A whitelist approach for a cloud era

We are seeing a similar shift within the datacenter (VPC) where L3/L4 micro segmentation would not suffice to prevent a breach like the one Capital One experienced. It is key to understand the roles of each workload in the data center and its relationship to the overall functioning of the application. Whitelisting application access beyond the application’s network behavior allows security operations to detect behavior that is abnormal and scrutinize this interaction closely. We can take a cue from the way NGFW and CASBs evolved and extend this from a network layer (whitelisted microsegments) to application layer (whitelisted applications).

There are some unique challenges to create this whitelist, and trends such as multi-cloud, hybrid cloud, microservices have a significant impact on the ability to create and continuously manage this whitelist blueprint.

Shared responsibility SHIFTS responsibility

With the continued growth in cloud migration, security of cloud applications is even more in focus. Cloud providers are advocating a shared responsibility model where the security responsibilities are shared between cloud providers and enterprises deploying cloud applications. Shared cloud security model is sometimes aptly described as security-of-the-cloud vs security-in-the-cloud.  Here are two very similar models of shared cloud security from Microsoft Azure and Amazon AWS.

Microsoft Azure and AWS shared responsibility models: Source Microsoft & Amazon

These models very clear layout what part of the security posture the cloud provider is responsible for. Here the onus is on the enterprise to implement a zero trust paradigm and to ensure access to assets deployed in public cloud are appropriately controlled. The cloud infrastructure allows to create an old fashioned micro segmentation but it is up to the enterprise to create a true application aware whitelist infrastructure. Multi cloud and hybrid cloud further complicates implementation of an effective security architecture.

Microservices complicates security policies

In his book, Agile Software Development, Principles, Patterns, and Practices, Robert C Martin introduced the single responsibility principle, and in a way microservices architecture embodies that principle. In this paradigm, large monolithic applications are broken down into micro applications  that are developed by smaller teams. Each microservice or set of microservices follow their own cadence of development and release.

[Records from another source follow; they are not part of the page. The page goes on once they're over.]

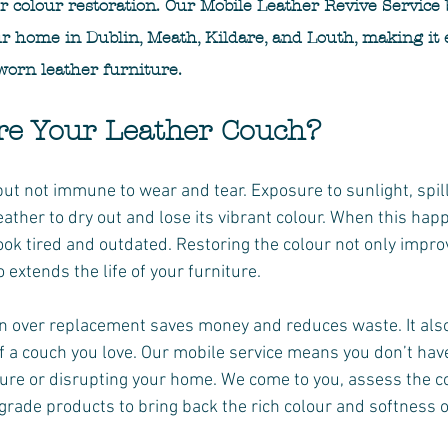
er colour restoration. Our Mobile Leather Revive Service 
ur home in Dublin, Meath, Kildare, and Louth, making it 
worn leather furniture.
re Your Leather Couch?
but not immune to wear and tear. Exposure to sunlight, spill
eather to dry out and lose its vibrant colour. When this hap
ook tired and outdated. Restoring the colour not only impro
extends the life of your furniture.
n over replacement saves money and reduces waste. It also
f a couch you love. Our mobile service means you don’t hav
ure or disrupting your home. We come to you, assess the co
grade products to bring back the rich colour and softness of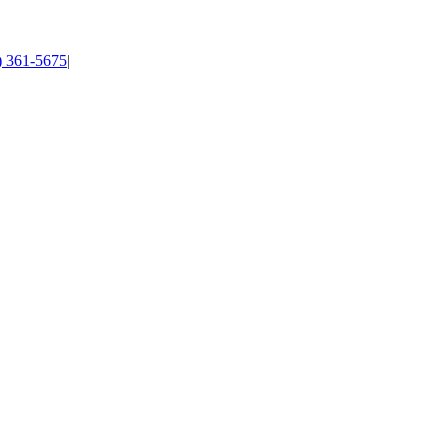
4) 361-5675
|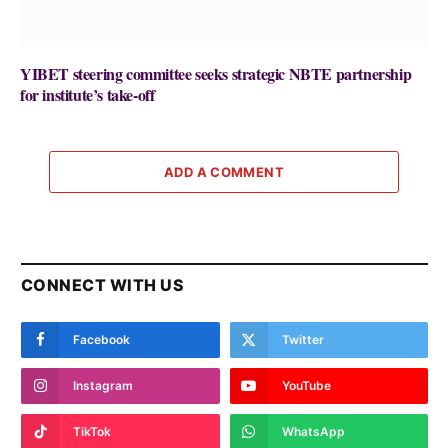
YIBET steering committee seeks strategic NBTE partnership
for institute’s take-off
ADD A COMMENT
CONNECT WITH US
Facebook
Twitter
Instagram
YouTube
TikTok
WhatsApp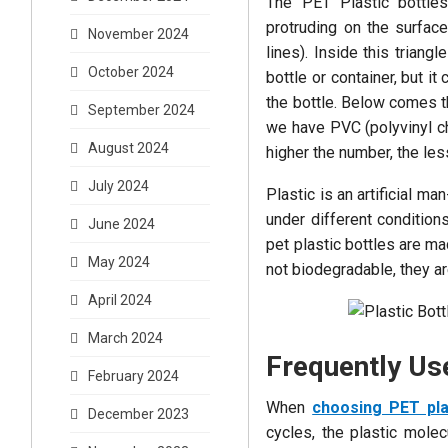
The PET Plastic bottles 
protruding on the surfac
November 2024
lines). Inside this triang
October 2024
bottle or container, but 
the bottle. Below comes 
September 2024
we have PVC (polyvinyl ch
August 2024
higher the number, the less
July 2024
Plastic is an artificial 
under different condition
June 2024
pet plastic bottles are m
May 2024
not biodegradable, they a
April 2024
March 2024
Frequently Use
February 2024
When
choosing PET pla
December 2023
cycles, the plastic mole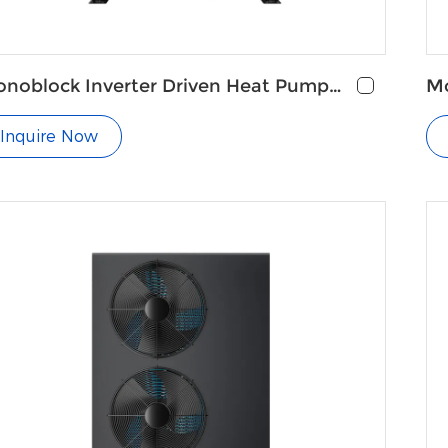
noblock Inverter Driven Heat Pump
Mo
r Heating and Cooling
Pu
Inquire Now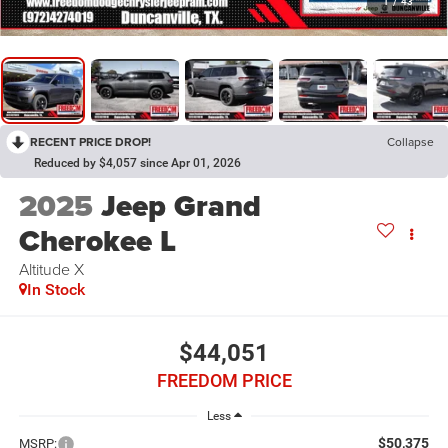
1
/
43
RECENT PRICE DROP!
Collapse
Reduced by $4,057 since Apr 01, 2026
2025
Jeep Grand
Cherokee L
Altitude X
In Stock
$44,051
FREEDOM PRICE
Less
$50,375
MSRP:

Monolithic vs Microservices Architectures: Source Altassian

A plethora of ways to build, deploy and manage the microservices further exacerbates the issue of microsegmentation.  In one fell swoop the issue of network segmentation and network whitelisting became an issue of micro application whitelisting and challenges include but are not limited to:

  1. Service and components are smaller in form and function but the number of such components increases significantly.
  2. Auto scaling, self healing and service discovery make infrastructure dynamic and unpredictable
  3. Development and release at the pace of Agile means that SecDevOps need to adapt to that pace.
  4. Many orchestration platforms (kubernetes, Openshift, Nomad, Mesos, Docker Swarm…) and many different ways to service discovery

Auto discovery and zero touch configuration

Given the complexity and dynamic nature of today’s cloud environments, it is impractical to manually coordinate and create security configuration. The only plausible way is to auto-discover, learn and auto-create this configuration. The system needs to discover the application interactions, discover APIs, discover infrastructure accessed by applications, discover data accessed by applications and auto-create a blueprint.

Taking a blackbox approach to application security takes us down a path of guessing the application requirements and could potentially lead to imprecise controls. Understanding the process of applications development, how their services are used, how they interact in the ecosystem, the privilege levels they need to access infrastructure, what data they need, when they need it and at what privilege levels will help create an effective security strategy. And more importantly it will enable SecOps to react to security events with speed and precision.